Here’s a quick example. For me, just to know that there was a San Francisco bar called BURP HOLLOW is satisfying enough. To know that they had live hot jazz there is even better. To hear tapes of it delights me immensely.
And listen to this, another mysterious delight: a quartet from the MONKEY INN, led by pianist Bill Erickson in 1961, with trombonist Bob Mielke and a glistening trumpeter or cornetist who had learned his Hackett well. Was it Jerry Blumberg or Johnny Windhurst on a trip west? I can’t say, but Unidentified is a joy to listen to.
But back to P.T. Stanton. I will wager that his name is known only to the most devoted students of West Coast jazz of a certain vintage. I first encountered him — and the Stone Age Jazz Band — through the gift of a Stomp Off record from my friend Melissa Collard.
Radlauer has presented a rewarding study of the intriguingly nonconformist trumpeter, guitarist, occasional vocalist Stanton here. But “here” in blue hyperlink doesn’t do his “The Odd Brilliance of P.T. Stanton” justice. I can only warn the reader in a gentle way that (s)he should be willing to spend substantial time for a leisurely exploration of the treasure: nine pages of text, with rare photographs, and more than fifty otherwise unknown and unheard recordings.

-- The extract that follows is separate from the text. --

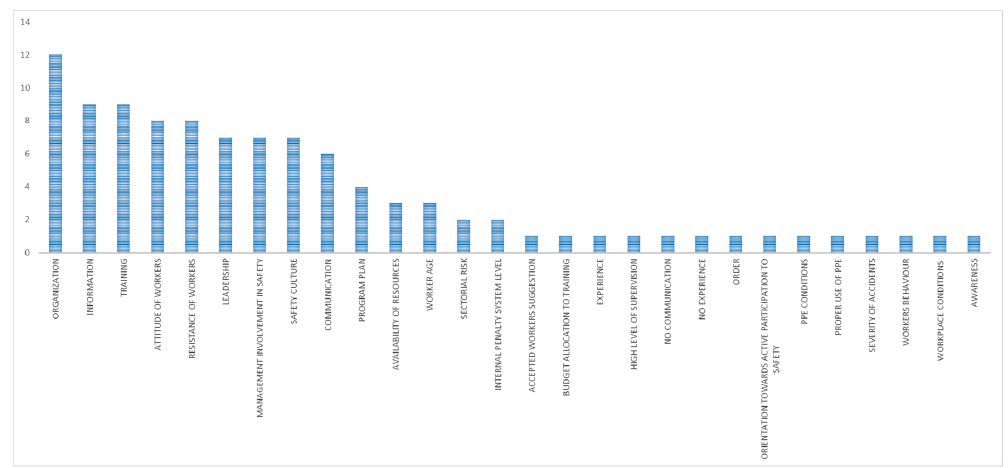
Figure 4. Main contextual factors (in terms of number of occurrences) in organizational interventions with unexpected outcome.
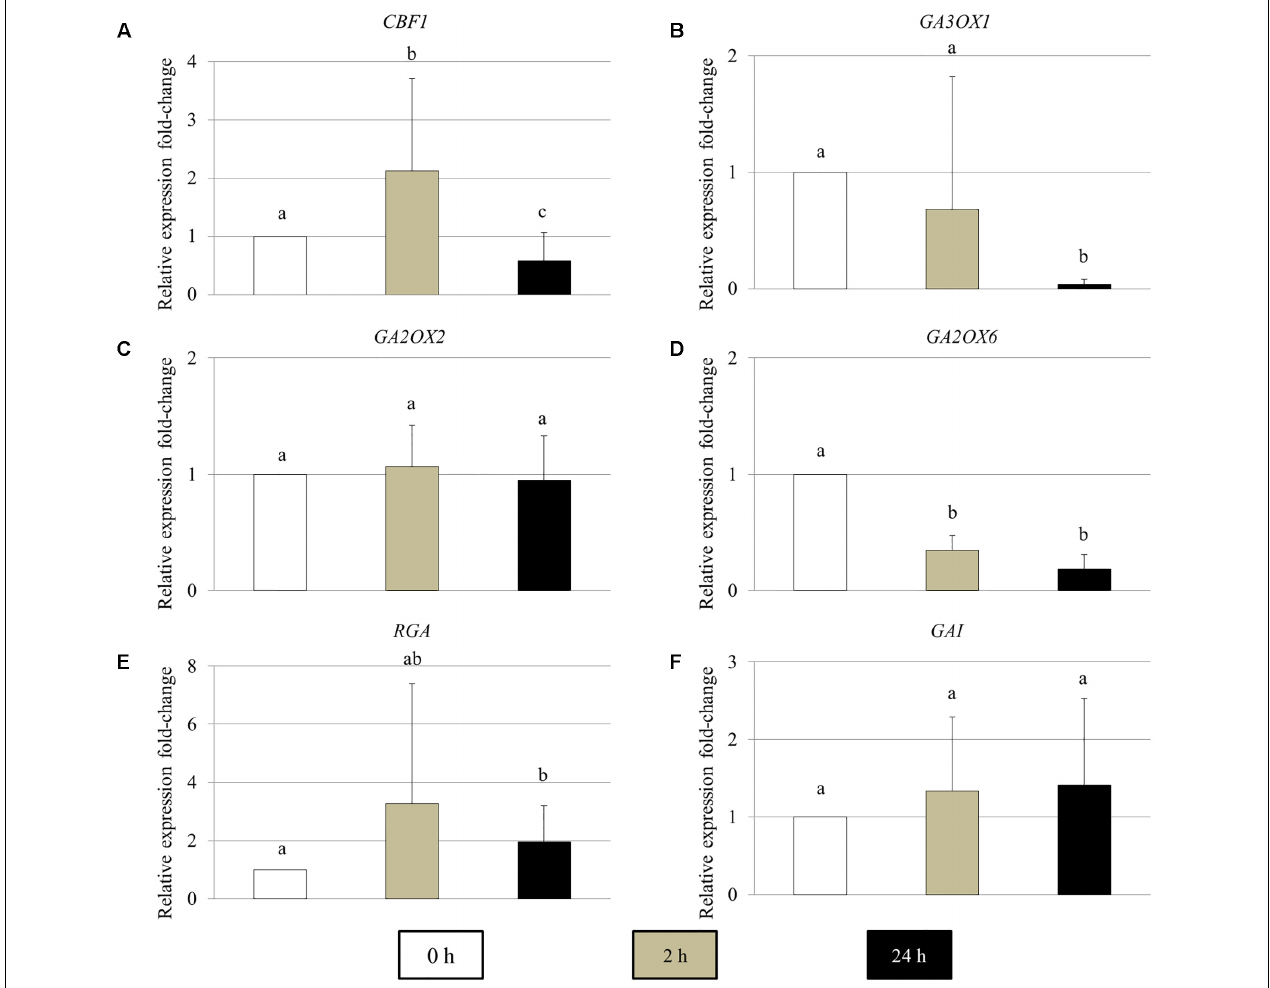
FIGURE 5 | The relative expression fold-change of GA metabolic and signaling genes in Arabidopsis young flower buds under cold stress. (A–F) Histograms showing the relative expression fold-change of CBF1 (A) , GA3OX1 (B) , GA2OX2 (C) , GA2OX6 (D) , RGA (E) , and GAI (F) in early stage Arabidopsis flower buds under cold stress. X axis represents time period under cold treatment; Y axis represents relative expression ratio of the genes. Error bars represent standard deviation with significance level (alpha) =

Heard for the first time, Stanton sounds unusual. That is a charitable adjective coined after much admiring attention. A casual listener might criticize him as a flawed brassman. Judged by narrow orthodoxy, he isn’t loud enough; his tone isn’t a clarion shout. But one soon realizes that what we hear is not a matter of ineptitude but of a different conception of his role. One hears a choked, variable — vocal — approach to the horn, and a conscious rejection of the trumpet’s usual majesty, as Stanton seems, even when officially in front of a three-horn ensemble, to be eschewing the traditional role in favor of weaving in and out of the ensemble, making comments, muttering to himself through his horn. It takes a few songs to accept Stanton as a great individualist, but the effort is worth it.
He was eccentric in many ways and brilliant at the same time — an alcoholic who could say that Bix Beiderbecke had the right idea about how to live one’s life, someone who understood both Bunk Johnson and Count Basie . . . enigmatic and fascinating. And his music!
In the same way that JAZZ LIVES operates, Dave has been offering his research and musical treasures open-handedly. But he has joined with Grammercy Records to create a series of CDs and downloads of remarkable music and sterling documentation. The first release will be devoted to the Monkey Inn tapes; the second will be a generous sampling of Stanton and friends 1954-76, featuring Frank “Big Boy” Goudie and Bunky Coleman (clarinets), Bob Mielke and Bill Bardin (trombones) and Dick Oxtot (banjo and vocals). Radlauer has plans for ten more CD sets to come in a series to be called Frisco Jazz Archival Rarities: unissued historic recordings of merit drawn from live performances, jam sessions and private tapes 1945-75.
I will let you know more about these discs when they are ready to see the light of day. Until then, enjoy some odd brilliance — not just Stanton’s — thanks to Dave Radlauer.